Video from the lecture given on October 10, 2018 is now available.

Notes

  • Today:
    • Discussing Assignment Solutions
  • From Assignment 2:
    • The first two questions are related, however, the first question requires you make a hard link. A hard link means that both associations point to the same inodes. A hard link just creates a separate differently named association that accesses the same file. (Hard links only work within a single file system)
    • The second question involves creating a symbolic link. Running lstat() returns the inode relating to the link instead of to the file.
    • Question 3 – statbuf has the user id and group id stored. The username and group name can be looked up via the password file using getgrgrid() and getpwuid().
    • Question 4 – Trying to write to the file produces a SEGFAULT. The reason for this is that you do not have access to write to the file as it is readonly. A SEGFAULT will be produced any time an attempt is made to access private memory. PROT_READ would allow you to have access however.
    • Question 6 – Placing an exit command within the if statement at line 215 will permanently stop the consumer.
    • Question 7 – malloc uses private memory whereas mmap does not. Replacing mmap with malloc means the producer and consumer will be accessing separate memory and the consumer will never consume.
    • Qestion 8 – The kill signals are interrupting the sleep commands. Removing the kill signals means the sleeps will never be interrupted and there will be a delay every time.
    • Question 9 – You are not supposed to be able to predict the output of /dev/random. Technically you can if you can figure out the inputs. If the input was compromised then the “random” numbers could be compromised.

# Stored items from a collection:
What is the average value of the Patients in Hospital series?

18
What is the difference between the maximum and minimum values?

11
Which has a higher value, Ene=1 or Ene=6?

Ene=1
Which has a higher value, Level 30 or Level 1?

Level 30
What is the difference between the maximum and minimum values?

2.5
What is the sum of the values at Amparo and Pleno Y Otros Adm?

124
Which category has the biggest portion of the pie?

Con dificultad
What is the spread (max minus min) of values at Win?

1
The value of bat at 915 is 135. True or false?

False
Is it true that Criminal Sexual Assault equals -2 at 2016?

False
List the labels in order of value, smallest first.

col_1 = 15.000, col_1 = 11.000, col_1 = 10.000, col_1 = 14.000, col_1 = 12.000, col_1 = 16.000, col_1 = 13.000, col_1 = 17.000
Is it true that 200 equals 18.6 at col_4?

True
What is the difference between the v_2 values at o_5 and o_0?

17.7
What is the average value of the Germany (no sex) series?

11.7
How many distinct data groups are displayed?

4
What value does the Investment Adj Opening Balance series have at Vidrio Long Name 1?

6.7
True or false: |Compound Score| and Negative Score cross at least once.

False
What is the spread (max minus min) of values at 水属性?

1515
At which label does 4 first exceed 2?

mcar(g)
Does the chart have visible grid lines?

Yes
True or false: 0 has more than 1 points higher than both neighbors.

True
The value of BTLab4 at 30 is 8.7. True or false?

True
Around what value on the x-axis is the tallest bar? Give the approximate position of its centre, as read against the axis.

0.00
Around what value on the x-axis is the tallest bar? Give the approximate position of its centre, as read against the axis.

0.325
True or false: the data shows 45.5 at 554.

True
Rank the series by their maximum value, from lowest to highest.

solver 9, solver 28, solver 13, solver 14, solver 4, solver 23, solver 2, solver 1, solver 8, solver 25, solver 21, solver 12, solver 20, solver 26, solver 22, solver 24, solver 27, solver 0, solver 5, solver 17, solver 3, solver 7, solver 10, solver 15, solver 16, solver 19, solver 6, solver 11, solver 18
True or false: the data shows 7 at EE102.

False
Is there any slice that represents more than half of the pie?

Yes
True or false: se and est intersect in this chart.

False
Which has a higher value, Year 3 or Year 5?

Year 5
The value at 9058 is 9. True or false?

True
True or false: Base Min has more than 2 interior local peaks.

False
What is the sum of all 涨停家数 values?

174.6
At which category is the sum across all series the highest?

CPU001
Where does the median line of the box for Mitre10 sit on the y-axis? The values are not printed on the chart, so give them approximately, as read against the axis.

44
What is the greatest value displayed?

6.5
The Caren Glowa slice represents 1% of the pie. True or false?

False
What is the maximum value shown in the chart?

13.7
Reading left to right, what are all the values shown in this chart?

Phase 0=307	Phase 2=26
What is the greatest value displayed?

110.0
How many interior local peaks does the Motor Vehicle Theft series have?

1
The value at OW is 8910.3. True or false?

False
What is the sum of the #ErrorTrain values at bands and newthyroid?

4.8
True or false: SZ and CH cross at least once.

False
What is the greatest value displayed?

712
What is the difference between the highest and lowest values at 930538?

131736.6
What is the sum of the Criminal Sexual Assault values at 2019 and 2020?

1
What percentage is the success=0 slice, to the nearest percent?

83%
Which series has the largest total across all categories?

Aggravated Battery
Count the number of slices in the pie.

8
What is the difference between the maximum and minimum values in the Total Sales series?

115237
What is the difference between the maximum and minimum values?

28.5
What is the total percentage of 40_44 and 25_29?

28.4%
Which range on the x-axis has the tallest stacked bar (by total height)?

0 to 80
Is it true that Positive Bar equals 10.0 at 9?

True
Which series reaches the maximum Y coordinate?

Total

# YOUR OBJECTIVE:
Output the lecture notes text between "Video from the" and "getgrgrid() and getpwuid().", inclusive, copied exactly.

# ANSWER FOR THIS EXERCISE:
Video from the lecture given on October 10, 2018 is now available.

Notes

  • Today:
    • Discussing Assignment Solutions
  • From Assignment 2:
    • The first two questions are related, however, the first question requires you make a hard link. A hard link means that both associations point to the same inodes. A hard link just creates a separate differently named association that accesses the same file. (Hard links only work within a single file system)
    • The second question involves creating a symbolic link. Running lstat() returns the inode relating to the link instead of to the file.
    • Question 3 – statbuf has the user id and group id stored. The username and group name can be looked up via the password file using getgrgrid() and getpwuid().